טכניון מכון טכנולוגי לישראל
הטכניון מכון טכנולוגי לישראל - בית הספר ללימודי מוסמכים  
M.Sc Thesis
M.Sc StudentYehuda Levy
SubjectA Unified Framework for Hierarchical Reinforcement Learning
Using Options
DepartmentDepartment of Electrical Engineering
Supervisor Full Professor Shimkin Nahum
Full Thesis textFull thesis text - English Version


Abstract

Reinforcement Learning (RL) is a general framework for learning optimal sequential decision-making policies, through interaction with a possibly unknown and stochastic environment. Having succeeded in many challenging application in the fields of robotics, board games, industrial manufacturing and many more, reinforcement learning has attracted a great deal of research interest and become one of the central topics in machine learning and artificial intelligence.

In complex planning problems it is often useful to utilize macro-actions, where every macro-action is a restricted plan or a policy, and compose these macro actions in order to form an overall plan or a policy.
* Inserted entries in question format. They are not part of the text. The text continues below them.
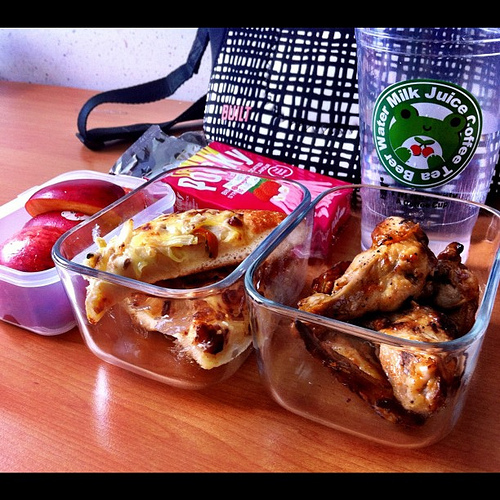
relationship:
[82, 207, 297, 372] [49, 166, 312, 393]
chicken inside container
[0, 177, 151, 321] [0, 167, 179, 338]
apple inside container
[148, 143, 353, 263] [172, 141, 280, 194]
box of pocky snacks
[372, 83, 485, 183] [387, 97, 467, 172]
icon has green animal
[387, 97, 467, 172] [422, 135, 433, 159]
green animal holding small fruit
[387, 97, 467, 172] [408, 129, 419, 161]
green animal holding small fruit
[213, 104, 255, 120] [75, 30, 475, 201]
"built" written on lunch bag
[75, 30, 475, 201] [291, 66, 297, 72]
lunch bag has white background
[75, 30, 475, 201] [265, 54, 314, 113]
lunch bag has crisscrossing lines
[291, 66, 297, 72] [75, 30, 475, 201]
white background on lunch bag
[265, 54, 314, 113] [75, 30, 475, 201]
crisscrossing lines on lunch bag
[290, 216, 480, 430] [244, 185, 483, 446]
chicken inside container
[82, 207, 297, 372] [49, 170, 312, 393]
chicken inside container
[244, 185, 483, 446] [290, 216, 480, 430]
container has chicken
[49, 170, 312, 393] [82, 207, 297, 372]
container has chicken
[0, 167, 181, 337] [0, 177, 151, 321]
container has apple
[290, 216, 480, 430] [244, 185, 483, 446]
chicken in container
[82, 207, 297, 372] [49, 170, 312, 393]
chicken in container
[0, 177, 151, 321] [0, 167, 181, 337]
apple in container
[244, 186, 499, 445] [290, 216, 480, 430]
container has chicken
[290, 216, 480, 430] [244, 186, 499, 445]
chicken in container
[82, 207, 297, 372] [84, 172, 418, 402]
chicken in containers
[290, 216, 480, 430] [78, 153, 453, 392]
chicken in containers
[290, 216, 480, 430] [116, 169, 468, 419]
chicken in containers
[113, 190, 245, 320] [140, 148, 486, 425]
chicken in containers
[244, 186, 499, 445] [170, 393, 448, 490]
container on table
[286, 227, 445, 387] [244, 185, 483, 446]
chicken in container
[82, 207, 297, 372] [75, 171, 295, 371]
chicken in container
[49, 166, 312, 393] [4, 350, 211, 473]
container on table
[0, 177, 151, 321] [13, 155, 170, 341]
apple in container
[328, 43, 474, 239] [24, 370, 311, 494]
cup on table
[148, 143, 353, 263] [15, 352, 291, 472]
box on table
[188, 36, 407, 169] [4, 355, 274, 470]
bag on table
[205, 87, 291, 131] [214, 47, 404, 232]
letters on bag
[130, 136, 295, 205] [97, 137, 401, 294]
sticks in box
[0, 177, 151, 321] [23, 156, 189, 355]
apple in container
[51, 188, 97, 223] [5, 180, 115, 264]
sticker on apple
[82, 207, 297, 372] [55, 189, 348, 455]
chicken in container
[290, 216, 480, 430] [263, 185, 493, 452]
chicken in container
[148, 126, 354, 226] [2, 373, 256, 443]
box on table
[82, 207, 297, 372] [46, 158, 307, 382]
chicken in container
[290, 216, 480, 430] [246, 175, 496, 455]
chicken in container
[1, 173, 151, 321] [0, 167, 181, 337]
apple in container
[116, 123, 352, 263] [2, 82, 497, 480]
satchet in table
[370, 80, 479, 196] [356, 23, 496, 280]
emblem on cup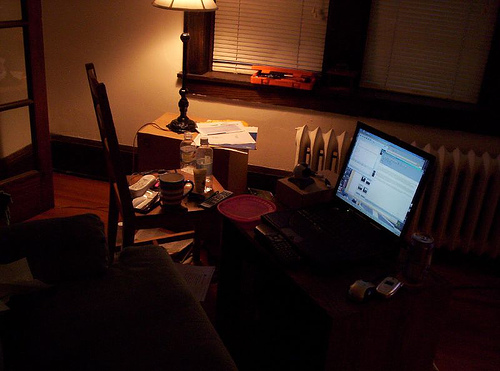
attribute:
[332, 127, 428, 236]
screen — on, flat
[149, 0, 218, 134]
lamp — on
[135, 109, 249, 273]
table — tan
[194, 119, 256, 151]
papers — white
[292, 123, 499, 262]
radiator — white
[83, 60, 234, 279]
chair — wooden, cluttered, straight back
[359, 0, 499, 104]
blinds — closed, white, mini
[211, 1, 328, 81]
blinds — closed, white, mini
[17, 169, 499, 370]
floor — brown, wooden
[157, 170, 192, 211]
coffee mug — striped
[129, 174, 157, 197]
cordless phone — white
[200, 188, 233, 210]
remote — black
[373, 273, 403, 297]
cellphone — flip, silver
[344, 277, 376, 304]
mouse — silver, black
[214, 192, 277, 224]
plate — red, plastic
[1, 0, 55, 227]
door — large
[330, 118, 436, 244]
monitor — black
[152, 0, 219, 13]
shade — white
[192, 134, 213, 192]
bottle — clear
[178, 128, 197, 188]
bottle — clear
This way, decisions are made in a hierarchical manner, the high level decision hierarchy chooses a macro-action which in turn chooses a low level (primitive) action. However, since the overall hierarchical plan is usually non stationary, we cannot directly use existing reinforcement learning methods. Moreover, in such hierarchical decision algorithms, the stopping condition of a macro-action, i.e., the rule that defines when should a macro-action end is either fixed or changed greedily.

In this dissertation we formulate a unifying framework which enables an agent that makes decisions in a hierarchical manner, to simultaneously optimize his controls in all levels of decision making: stopping conditions, macro-action internal policies and high level choices. This framework translates the overall hierarchical plan to an equivalent stationary policy, to which standard RL algorithms can be applied.

We then find leverages that enable a computationally efficient implementation of the natural policy gradient algorithm and the LSTD algorithm in learning the equivalent stationary policy.